Government has asked Google to analyze the search terms, email content, and the nature of websites visited by a user to find out the sexual orientation of that person and submit the data to the Home Ministry.
“It should be as easy as finding out who is pro-BJP or anti-Sonia,” Chidambaram said, “Say a man who has blocked every female contact on his Google-talk list could be marked as gay. Or say a man over 30 visiting Justin Bieber fan sites.”
Experts too believe that Google can easily find out the sexual orientation of a user if the internet company desires so. However, they point out that even the government can find that out as the laws allow them to do virtually anything.
“New IT rules framed last year empowers government to ask a cyber café to record the identity and web history of a user.
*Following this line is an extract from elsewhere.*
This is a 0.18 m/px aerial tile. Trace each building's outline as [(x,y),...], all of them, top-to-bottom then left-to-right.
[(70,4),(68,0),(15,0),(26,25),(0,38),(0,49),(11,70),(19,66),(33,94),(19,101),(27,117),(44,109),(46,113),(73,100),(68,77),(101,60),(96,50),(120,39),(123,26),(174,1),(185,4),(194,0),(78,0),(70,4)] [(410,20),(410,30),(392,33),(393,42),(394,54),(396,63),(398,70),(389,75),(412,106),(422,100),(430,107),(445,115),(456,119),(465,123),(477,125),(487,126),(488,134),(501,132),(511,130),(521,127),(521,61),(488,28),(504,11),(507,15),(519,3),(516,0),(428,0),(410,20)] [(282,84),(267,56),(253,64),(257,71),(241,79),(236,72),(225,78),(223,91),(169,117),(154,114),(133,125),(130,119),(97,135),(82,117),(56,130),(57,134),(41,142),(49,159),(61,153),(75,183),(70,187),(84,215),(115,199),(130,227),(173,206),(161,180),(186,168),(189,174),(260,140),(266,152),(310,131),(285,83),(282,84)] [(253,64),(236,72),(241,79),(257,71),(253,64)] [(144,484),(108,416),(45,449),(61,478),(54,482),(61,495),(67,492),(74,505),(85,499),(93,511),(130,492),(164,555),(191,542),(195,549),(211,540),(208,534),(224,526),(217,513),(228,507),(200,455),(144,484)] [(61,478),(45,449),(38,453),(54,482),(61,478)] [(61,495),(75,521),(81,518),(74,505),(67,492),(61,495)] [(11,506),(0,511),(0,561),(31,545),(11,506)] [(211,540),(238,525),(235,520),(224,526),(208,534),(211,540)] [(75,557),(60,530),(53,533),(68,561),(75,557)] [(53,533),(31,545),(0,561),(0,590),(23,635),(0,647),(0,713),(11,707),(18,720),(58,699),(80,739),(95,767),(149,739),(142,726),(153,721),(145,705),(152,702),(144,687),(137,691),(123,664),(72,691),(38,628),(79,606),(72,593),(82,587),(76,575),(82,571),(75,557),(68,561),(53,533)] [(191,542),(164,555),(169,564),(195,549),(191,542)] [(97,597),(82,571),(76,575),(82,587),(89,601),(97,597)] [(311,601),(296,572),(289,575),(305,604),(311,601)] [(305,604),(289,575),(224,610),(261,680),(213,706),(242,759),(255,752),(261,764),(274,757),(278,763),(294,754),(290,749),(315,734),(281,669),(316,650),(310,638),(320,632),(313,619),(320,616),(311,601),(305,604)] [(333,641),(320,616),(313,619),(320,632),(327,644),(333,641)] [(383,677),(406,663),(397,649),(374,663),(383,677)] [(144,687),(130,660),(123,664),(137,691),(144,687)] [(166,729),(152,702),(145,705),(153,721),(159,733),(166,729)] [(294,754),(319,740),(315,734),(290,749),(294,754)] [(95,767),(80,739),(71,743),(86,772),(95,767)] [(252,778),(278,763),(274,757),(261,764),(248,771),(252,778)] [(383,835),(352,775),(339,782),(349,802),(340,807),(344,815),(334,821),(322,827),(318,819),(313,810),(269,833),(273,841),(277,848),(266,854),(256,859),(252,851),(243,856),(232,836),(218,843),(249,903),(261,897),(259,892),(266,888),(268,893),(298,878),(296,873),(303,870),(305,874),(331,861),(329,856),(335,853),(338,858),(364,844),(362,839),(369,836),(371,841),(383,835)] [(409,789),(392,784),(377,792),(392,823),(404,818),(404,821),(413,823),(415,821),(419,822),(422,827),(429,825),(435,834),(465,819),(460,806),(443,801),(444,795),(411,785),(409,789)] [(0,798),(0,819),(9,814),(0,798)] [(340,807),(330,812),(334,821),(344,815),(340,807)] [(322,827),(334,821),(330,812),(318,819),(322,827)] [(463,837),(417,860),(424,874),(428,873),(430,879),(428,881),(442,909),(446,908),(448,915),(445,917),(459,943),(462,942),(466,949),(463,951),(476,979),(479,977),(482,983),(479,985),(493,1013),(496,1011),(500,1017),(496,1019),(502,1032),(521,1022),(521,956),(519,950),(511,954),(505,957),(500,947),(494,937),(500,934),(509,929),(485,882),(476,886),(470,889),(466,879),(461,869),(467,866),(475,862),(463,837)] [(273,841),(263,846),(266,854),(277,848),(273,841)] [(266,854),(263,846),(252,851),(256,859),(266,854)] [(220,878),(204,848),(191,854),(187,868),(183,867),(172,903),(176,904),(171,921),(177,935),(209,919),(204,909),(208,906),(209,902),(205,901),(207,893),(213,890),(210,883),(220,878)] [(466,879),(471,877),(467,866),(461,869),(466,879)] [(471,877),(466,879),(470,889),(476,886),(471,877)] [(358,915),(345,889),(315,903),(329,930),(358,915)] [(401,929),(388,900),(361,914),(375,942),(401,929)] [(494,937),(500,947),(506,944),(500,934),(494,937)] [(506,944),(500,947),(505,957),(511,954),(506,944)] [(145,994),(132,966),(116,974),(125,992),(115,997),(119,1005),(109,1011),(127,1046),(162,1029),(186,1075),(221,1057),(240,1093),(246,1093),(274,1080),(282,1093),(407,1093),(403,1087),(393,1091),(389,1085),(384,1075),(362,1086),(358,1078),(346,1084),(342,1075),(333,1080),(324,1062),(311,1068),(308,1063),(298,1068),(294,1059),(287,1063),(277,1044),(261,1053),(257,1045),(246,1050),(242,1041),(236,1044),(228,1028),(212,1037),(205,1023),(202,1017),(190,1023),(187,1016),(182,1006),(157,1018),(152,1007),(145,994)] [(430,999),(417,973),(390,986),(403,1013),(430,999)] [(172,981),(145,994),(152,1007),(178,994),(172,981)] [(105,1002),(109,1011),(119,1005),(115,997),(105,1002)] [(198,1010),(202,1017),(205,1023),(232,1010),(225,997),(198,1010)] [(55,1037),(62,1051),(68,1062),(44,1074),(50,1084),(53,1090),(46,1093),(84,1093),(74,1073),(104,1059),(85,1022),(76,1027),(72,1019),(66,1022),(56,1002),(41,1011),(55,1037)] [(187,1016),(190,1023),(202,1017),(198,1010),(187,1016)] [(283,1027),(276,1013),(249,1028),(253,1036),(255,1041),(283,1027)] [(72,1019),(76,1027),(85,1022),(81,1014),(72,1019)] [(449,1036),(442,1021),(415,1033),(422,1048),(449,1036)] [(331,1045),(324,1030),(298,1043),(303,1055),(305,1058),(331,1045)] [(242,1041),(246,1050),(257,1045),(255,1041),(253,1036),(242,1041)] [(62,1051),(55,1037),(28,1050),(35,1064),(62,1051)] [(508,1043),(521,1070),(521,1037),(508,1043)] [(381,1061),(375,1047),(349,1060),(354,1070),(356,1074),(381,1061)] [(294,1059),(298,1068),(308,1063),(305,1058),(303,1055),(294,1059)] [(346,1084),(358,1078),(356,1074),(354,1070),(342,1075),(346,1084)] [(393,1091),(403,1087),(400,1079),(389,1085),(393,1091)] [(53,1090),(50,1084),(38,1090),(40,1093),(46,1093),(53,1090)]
So not only in an assembly, a person can be identified even while watching porn in a cyber café,” an IT expert pointed out.
“Kapil Sibal is watching you,” he added.
However, the government says that they have no such intentions and have instead asked Google to do the job on their behalf. “The job of finding out the number of homosexuals,” government sources clarified.
“We might run a few analyses and give the data to the government; we are sick of these court cases and don’t want any more confrontations with the government,” a Google employee said.
Sources suggest that Government has agreed to this ‘compromise’ by Google, however, the Home Minister clarified that Google won’t be allowed to undertake this analysis on Sonia Gandhi and her family members to find out their sexual orientations as this amounted to violation of privacy.
“Madam Gandhi has a right to privacy and earlier we had granted her the same in case of her illness, and we will be following this policy again,” Chidambaram said.
When Faking News asked why the same set of rules shouldn’t be applied to ordinary Indians, Chidambaram Sehwagesquely told our reporter, “You yourself called them ‘ordinary’ Indians, didn’t you?”